Range to output from the entries below: the line containing "left eye: (742, 303)" through the line containing "right eye: (696, 307)". Set it down exactly, ends included, nothing else.

Saved data entries:
######
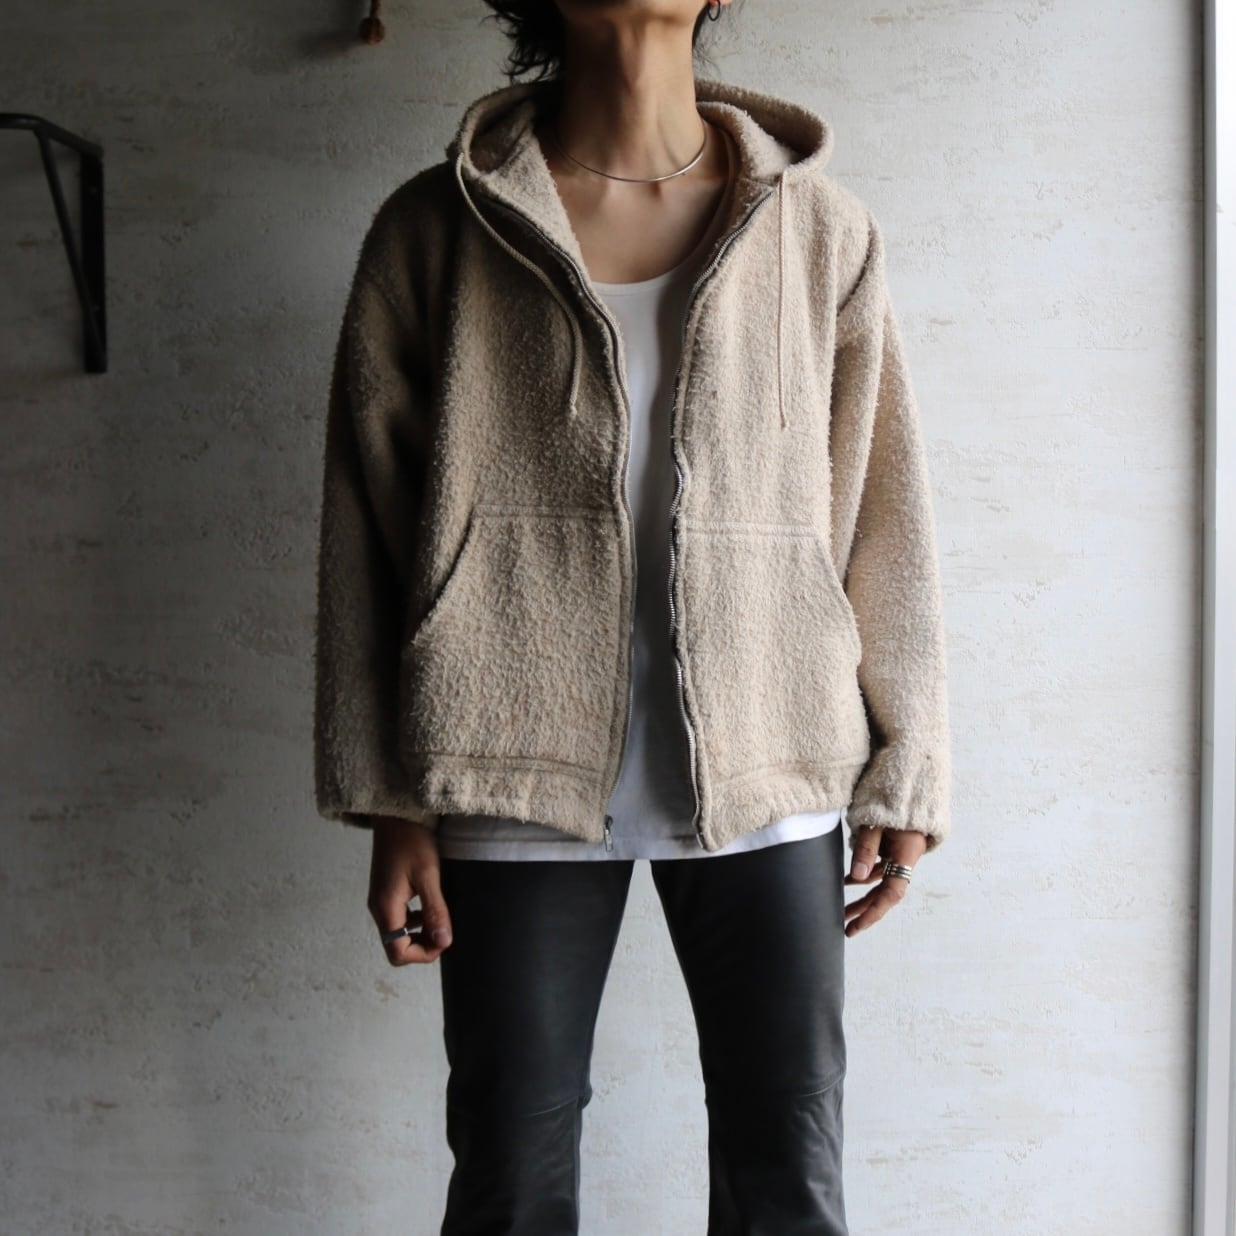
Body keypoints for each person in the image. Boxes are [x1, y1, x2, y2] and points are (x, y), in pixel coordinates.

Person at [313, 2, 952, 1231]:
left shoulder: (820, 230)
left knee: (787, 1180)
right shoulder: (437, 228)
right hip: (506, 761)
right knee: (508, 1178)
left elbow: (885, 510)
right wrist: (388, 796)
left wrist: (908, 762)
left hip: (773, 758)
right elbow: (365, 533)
######
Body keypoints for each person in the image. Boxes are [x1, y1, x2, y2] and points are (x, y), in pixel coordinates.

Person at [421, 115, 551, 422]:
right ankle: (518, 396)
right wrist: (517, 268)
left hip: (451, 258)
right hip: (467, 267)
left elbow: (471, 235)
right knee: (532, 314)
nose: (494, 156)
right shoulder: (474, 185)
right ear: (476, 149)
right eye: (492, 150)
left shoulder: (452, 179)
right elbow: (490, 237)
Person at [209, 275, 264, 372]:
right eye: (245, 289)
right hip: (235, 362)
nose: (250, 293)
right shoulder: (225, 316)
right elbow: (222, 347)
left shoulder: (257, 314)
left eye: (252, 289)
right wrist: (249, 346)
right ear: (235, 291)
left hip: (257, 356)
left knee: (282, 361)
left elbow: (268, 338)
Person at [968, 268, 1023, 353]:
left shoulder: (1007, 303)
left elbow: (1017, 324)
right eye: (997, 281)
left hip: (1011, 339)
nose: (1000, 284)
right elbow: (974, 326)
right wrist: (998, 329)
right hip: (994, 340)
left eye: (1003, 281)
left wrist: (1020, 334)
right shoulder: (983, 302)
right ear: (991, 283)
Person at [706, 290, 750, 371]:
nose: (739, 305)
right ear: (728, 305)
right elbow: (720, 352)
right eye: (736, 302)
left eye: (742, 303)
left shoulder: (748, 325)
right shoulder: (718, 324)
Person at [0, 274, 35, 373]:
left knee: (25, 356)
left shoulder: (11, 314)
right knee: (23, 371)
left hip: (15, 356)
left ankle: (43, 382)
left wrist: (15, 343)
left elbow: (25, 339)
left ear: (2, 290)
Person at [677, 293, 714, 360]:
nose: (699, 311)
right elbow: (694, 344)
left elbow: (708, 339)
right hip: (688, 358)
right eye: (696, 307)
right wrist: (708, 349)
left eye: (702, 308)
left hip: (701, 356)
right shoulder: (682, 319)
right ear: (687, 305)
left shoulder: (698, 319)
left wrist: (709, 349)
######
**SOLVED EXERCISE:**
left eye: (742, 303)
left shoulder: (748, 325)
right shoulder: (718, 324)
Person at [0, 274, 35, 373]:
left knee: (25, 356)
left shoulder: (11, 314)
right knee: (23, 371)
left hip: (15, 356)
left ankle: (43, 382)
left wrist: (15, 343)
left elbow: (25, 339)
left ear: (2, 290)
Person at [677, 293, 714, 360]:
nose: (699, 311)
right elbow: (694, 344)
left elbow: (708, 339)
right hip: (688, 358)
right eye: (696, 307)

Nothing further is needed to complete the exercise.